**INSTRUCTION A**
From the text on IGCC power plants, list the emissions that it says are much lower in IGCC plants than in a modern coal plant.
**INSTRUCTION B**
Pick up the text on IGCC power plants after its last sentence and keep writing.

**SELECTED TEXT**
Integrated gasification combined cycle (IGCC) power plants are believed to be the type of power plants that will predominately be used to add to our electrical power supply, replace our aging coal power plants and out increasingly expensive natural gas power plants. (Wabash River, IN IGCC plant shown above) The process offers options to eliminate greenhouse gases, produce hydrogen and/or produce liquid fuels.
The process used by IGCC plants can be broken down into five broad steps:
the coal is gasified to produce a synthetic gas (syngas)
the pollutants are removed from the syngas, then electricity is generated using a combined cycle, consisting of the following three steps:
a gas turbine-generator burns the syngas
heat from the gasification and the exhaust heat from the gas turbine are used to create steam
the steam is used to power a steam turbine-generator.
The potential for carbon dioxide sequestration makes IGCC technology even more appealing and environmentally responsible. If desired hydrogen can be separated from the syngas stream. A more complex, but even more economical option is to generate Fischer-Tropsch liquid fuels from a portion of the syngas.
The following are the characteristics of an IGCC plant:
1. SOx, NOx and particulate emissions are much lower in IGCC plants than from a modern coal plant. Its VOC emissions and mercury emissions are comparable.
2. IGCC plants emit approximately 20% less CO2 emissions than a modern coal plant.
3. IGCC plants use 20-40% less water than a modern coal plant.
4. IGCC plants operate at higher efficiencies than conventional coal fired power plants thus requiring less fuel and producing less emissions. Current efficiency is 42% with efficiencies as high as 60% expected in the very near future using a high efficiency turbines and some other process improvements.
5. Costs for electricity, without CO2 capture, is about 20% higher than in a modern coal plant. Electricity costs are 40% lower than from a natural gas IGCC plant with natural gas at $6.50 per MMbtu.
6. CO2 can be captured from an IGCC plant much more easily that from a conventional coal plant at an an additional cost increase of 25-30% for capture and sequestration, without transportation charges.
7. IGCC offers the possibility to capture the hydrogen that is part of the syngas stream, in an economic manner.
A simplified flow diagram (courtesy Energy Northwest) for an IGCC process is shown below:
Coal and/or petroleum coke is pulverized and fed into the gasifier along with oxygen that is produced in an on site air separation unit. The combination of heat, pressure, and steam breaks down the feedstock and creates chemical reactions that produce hydrogen (H2) carbon monoxide (CO) and synthesis gas, or syngas. Feedstock minerals become an inert, glassy slag product used in road beds, landfill cover, and other applications.
The syngas is cooled producing syngas and high pressure steam. Sulfur and mercury are removed from the syngas. Elemental sulfur is recovered as a marketable commodity. CO2 is removed either as vent gas or captured for sequestration. If hydrogen is to be recovered it is also separated and recovered at this point. The syngas then goes to the gas turbine where it is burned to drive the turbine and generate power. The nitrogen, from the air separation unit, is expanded through the turbine to increase power production and reduce NOx emissions. The steam from gasification is combined with steam produced in the gas turbine heat recovery unit and fed to the steam turbine-generator.

**DATA EXCERPT**
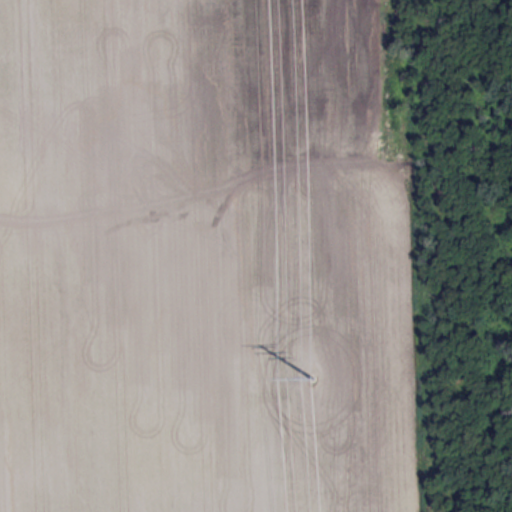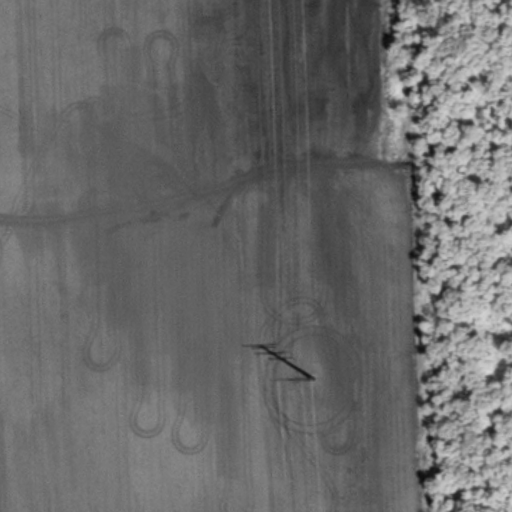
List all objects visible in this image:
power tower: (300, 368)
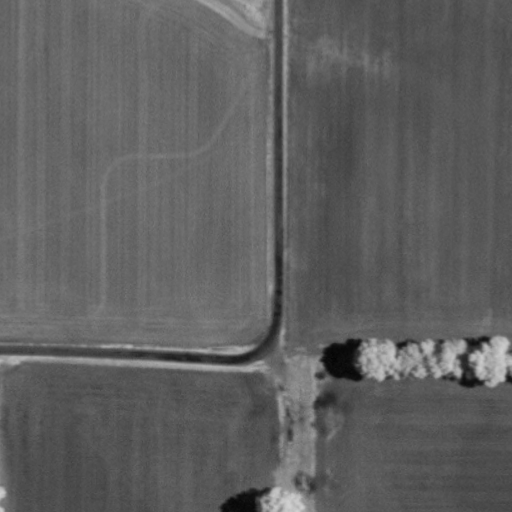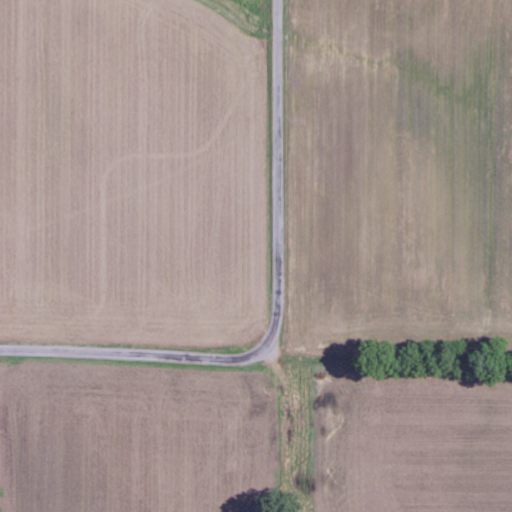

**TASK RESULT A**
SOx, NOx, particulate emissions

**TASK RESULT B**
Gasification technology can be divided into three types:
1) Moving Bed Gasifiers (dry ash) 2)Fluidized Bed Gasifiers and 3)Entrained Bed Gasifiers
In a presentation by EPRI, single stage entrained gasifiers (Shell/Prenflo, E-gas, GE (formerly Texaco), KBR, Mitsubishi, Noell/GSP, Eagle, Boeing Rocketdyne, etc) were found to have the best features.
1. At high operating pressures and in the quench mode they are best for high CO2 capture.
2. They are the least expensive way of putting in the moisture needed for the Shift reaction.
3. They produce the least CH4 and are best for producing syngas for Fischer-Tropsch synthesis.
4. They use dry coal feed
5. Cooled refractory liner extends refractory life.
6 Eliminates high maintenance carbon scrubber.
7. Continuous slag removal.
See EPRI presentation for more details.
CONTINUING R & D
DOE is continuing research on gasification projects in several areas aimed at reducing emissions, reducing capital cost and increasing process efficiency.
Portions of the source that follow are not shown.